Dataset content:
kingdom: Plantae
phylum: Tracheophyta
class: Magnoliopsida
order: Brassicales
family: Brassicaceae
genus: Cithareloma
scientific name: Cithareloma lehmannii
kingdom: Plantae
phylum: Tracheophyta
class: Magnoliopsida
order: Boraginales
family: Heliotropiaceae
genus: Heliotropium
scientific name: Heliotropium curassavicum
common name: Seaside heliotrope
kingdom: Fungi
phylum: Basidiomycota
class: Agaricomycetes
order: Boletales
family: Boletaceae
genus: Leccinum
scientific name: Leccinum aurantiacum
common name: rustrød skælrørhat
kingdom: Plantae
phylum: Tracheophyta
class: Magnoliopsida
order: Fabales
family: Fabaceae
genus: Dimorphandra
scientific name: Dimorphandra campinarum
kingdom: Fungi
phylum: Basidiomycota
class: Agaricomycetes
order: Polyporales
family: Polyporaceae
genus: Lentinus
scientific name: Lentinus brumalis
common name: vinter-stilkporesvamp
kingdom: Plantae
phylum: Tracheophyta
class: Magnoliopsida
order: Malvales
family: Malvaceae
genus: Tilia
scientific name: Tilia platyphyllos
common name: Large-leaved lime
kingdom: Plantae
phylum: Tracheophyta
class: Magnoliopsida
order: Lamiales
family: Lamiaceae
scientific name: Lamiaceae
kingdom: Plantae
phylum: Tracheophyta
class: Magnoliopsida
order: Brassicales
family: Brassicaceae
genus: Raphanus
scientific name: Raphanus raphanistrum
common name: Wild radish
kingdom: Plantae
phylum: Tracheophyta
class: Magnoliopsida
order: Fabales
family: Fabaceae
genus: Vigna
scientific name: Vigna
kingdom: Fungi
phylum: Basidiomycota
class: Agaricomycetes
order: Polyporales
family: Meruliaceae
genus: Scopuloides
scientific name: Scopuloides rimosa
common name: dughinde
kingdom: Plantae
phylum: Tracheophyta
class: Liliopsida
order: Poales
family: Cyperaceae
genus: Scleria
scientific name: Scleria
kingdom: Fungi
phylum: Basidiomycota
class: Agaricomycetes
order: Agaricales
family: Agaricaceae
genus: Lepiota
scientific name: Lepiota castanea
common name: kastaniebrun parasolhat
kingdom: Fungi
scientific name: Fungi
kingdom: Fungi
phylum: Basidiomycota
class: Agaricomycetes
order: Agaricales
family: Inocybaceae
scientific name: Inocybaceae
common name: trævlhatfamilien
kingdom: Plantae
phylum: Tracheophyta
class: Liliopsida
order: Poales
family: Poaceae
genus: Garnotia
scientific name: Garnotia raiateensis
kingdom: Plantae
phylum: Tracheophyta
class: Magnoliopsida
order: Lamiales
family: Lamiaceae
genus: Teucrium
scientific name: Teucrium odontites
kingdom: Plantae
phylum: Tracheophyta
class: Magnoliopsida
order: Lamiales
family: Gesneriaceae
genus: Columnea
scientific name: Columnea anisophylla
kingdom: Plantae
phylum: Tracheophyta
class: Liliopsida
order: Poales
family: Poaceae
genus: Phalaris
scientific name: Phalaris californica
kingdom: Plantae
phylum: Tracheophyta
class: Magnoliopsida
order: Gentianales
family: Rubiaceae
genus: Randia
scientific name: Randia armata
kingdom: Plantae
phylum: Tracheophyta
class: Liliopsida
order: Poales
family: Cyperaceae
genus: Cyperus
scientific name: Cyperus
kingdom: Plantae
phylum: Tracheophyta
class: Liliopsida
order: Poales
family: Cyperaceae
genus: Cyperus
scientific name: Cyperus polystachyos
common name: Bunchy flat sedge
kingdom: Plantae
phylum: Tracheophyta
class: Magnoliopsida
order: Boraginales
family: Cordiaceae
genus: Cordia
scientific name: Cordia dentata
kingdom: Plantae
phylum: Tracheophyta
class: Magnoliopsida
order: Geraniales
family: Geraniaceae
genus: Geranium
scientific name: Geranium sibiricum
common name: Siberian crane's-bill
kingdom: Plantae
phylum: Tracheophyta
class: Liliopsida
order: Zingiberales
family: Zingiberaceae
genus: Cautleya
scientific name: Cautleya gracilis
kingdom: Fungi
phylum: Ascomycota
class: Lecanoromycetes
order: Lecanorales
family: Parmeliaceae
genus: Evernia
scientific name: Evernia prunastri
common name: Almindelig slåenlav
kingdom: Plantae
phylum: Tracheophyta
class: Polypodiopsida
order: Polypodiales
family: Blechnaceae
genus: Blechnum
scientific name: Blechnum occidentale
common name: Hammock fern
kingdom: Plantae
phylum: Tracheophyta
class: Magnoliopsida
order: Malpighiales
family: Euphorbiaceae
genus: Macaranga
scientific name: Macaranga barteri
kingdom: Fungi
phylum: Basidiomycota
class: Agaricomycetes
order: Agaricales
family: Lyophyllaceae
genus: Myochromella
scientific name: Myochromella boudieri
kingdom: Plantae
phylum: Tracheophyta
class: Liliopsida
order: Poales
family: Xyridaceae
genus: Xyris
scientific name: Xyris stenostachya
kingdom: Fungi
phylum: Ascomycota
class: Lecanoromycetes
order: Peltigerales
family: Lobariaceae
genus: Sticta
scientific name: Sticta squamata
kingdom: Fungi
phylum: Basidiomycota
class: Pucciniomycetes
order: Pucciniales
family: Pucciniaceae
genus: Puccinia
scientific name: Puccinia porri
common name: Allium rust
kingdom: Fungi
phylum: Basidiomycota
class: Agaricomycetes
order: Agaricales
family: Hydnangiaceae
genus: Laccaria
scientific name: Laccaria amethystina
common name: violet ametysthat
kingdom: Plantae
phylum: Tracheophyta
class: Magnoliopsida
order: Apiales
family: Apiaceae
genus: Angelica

Task to complete: Rewrite all the rows above so that each "common name" becomes "vernacular name", with nothing else changed.

Written solution:
kingdom: Plantae
phylum: Tracheophyta
class: Magnoliopsida
order: Brassicales
family: Brassicaceae
genus: Cithareloma
scientific name: Cithareloma lehmannii
kingdom: Plantae
phylum: Tracheophyta
class: Magnoliopsida
order: Boraginales
family: Heliotropiaceae
genus: Heliotropium
scientific name: Heliotropium curassavicum
vernacular name: Seaside heliotrope
kingdom: Fungi
phylum: Basidiomycota
class: Agaricomycetes
order: Boletales
family: Boletaceae
genus: Leccinum
scientific name: Leccinum aurantiacum
vernacular name: rustrød skælrørhat
kingdom: Plantae
phylum: Tracheophyta
class: Magnoliopsida
order: Fabales
family: Fabaceae
genus: Dimorphandra
scientific name: Dimorphandra campinarum
kingdom: Fungi
phylum: Basidiomycota
class: Agaricomycetes
order: Polyporales
family: Polyporaceae
genus: Lentinus
scientific name: Lentinus brumalis
vernacular name: vinter-stilkporesvamp
kingdom: Plantae
phylum: Tracheophyta
class: Magnoliopsida
order: Malvales
family: Malvaceae
genus: Tilia
scientific name: Tilia platyphyllos
vernacular name: Large-leaved lime
kingdom: Plantae
phylum: Tracheophyta
class: Magnoliopsida
order: Lamiales
family: Lamiaceae
scientific name: Lamiaceae
kingdom: Plantae
phylum: Tracheophyta
class: Magnoliopsida
order: Brassicales
family: Brassicaceae
genus: Raphanus
scientific name: Raphanus raphanistrum
vernacular name: Wild radish
kingdom: Plantae
phylum: Tracheophyta
class: Magnoliopsida
order: Fabales
family: Fabaceae
genus: Vigna
scientific name: Vigna
kingdom: Fungi
phylum: Basidiomycota
class: Agaricomycetes
order: Polyporales
family: Meruliaceae
genus: Scopuloides
scientific name: Scopuloides rimosa
vernacular name: dughinde
kingdom: Plantae
phylum: Tracheophyta
class: Liliopsida
order: Poales
family: Cyperaceae
genus: Scleria
scientific name: Scleria
kingdom: Fungi
phylum: Basidiomycota
class: Agaricomycetes
order: Agaricales
family: Agaricaceae
genus: Lepiota
scientific name: Lepiota castanea
vernacular name: kastaniebrun parasolhat
kingdom: Fungi
scientific name: Fungi
kingdom: Fungi
phylum: Basidiomycota
class: Agaricomycetes
order: Agaricales
family: Inocybaceae
scientific name: Inocybaceae
vernacular name: trævlhatfamilien
kingdom: Plantae
phylum: Tracheophyta
class: Liliopsida
order: Poales
family: Poaceae
genus: Garnotia
scientific name: Garnotia raiateensis
kingdom: Plantae
phylum: Tracheophyta
class: Magnoliopsida
order: Lamiales
family: Lamiaceae
genus: Teucrium
scientific name: Teucrium odontites
kingdom: Plantae
phylum: Tracheophyta
class: Magnoliopsida
order: Lamiales
family: Gesneriaceae
genus: Columnea
scientific name: Columnea anisophylla
kingdom: Plantae
phylum: Tracheophyta
class: Liliopsida
order: Poales
family: Poaceae
genus: Phalaris
scientific name: Phalaris californica
kingdom: Plantae
phylum: Tracheophyta
class: Magnoliopsida
order: Gentianales
family: Rubiaceae
genus: Randia
scientific name: Randia armata
kingdom: Plantae
phylum: Tracheophyta
class: Liliopsida
order: Poales
family: Cyperaceae
genus: Cyperus
scientific name: Cyperus
kingdom: Plantae
phylum: Tracheophyta
class: Liliopsida
order: Poales
family: Cyperaceae
genus: Cyperus
scientific name: Cyperus polystachyos
vernacular name: Bunchy flat sedge
kingdom: Plantae
phylum: Tracheophyta
class: Magnoliopsida
order: Boraginales
family: Cordiaceae
genus: Cordia
scientific name: Cordia dentata
kingdom: Plantae
phylum: Tracheophyta
class: Magnoliopsida
order: Geraniales
family: Geraniaceae
genus: Geranium
scientific name: Geranium sibiricum
vernacular name: Siberian crane's-bill
kingdom: Plantae
phylum: Tracheophyta
class: Liliopsida
order: Zingiberales
family: Zingiberaceae
genus: Cautleya
scientific name: Cautleya gracilis
kingdom: Fungi
phylum: Ascomycota
class: Lecanoromycetes
order: Lecanorales
family: Parmeliaceae
genus: Evernia
scientific name: Evernia prunastri
vernacular name: Almindelig slåenlav
kingdom: Plantae
phylum: Tracheophyta
class: Polypodiopsida
order: Polypodiales
family: Blechnaceae
genus: Blechnum
scientific name: Blechnum occidentale
vernacular name: Hammock fern
kingdom: Plantae
phylum: Tracheophyta
class: Magnoliopsida
order: Malpighiales
family: Euphorbiaceae
genus: Macaranga
scientific name: Macaranga barteri
kingdom: Fungi
phylum: Basidiomycota
class: Agaricomycetes
order: Agaricales
family: Lyophyllaceae
genus: Myochromella
scientific name: Myochromella boudieri
kingdom: Plantae
phylum: Tracheophyta
class: Liliopsida
order: Poales
family: Xyridaceae
genus: Xyris
scientific name: Xyris stenostachya
kingdom: Fungi
phylum: Ascomycota
class: Lecanoromycetes
order: Peltigerales
family: Lobariaceae
genus: Sticta
scientific name: Sticta squamata
kingdom: Fungi
phylum: Basidiomycota
class: Pucciniomycetes
order: Pucciniales
family: Pucciniaceae
genus: Puccinia
scientific name: Puccinia porri
vernacular name: Allium rust
kingdom: Fungi
phylum: Basidiomycota
class: Agaricomycetes
order: Agaricales
family: Hydnangiaceae
genus: Laccaria
scientific name: Laccaria amethystina
vernacular name: violet ametysthat
kingdom: Plantae
phylum: Tracheophyta
class: Magnoliopsida
order: Apiales
family: Apiaceae
genus: Angelica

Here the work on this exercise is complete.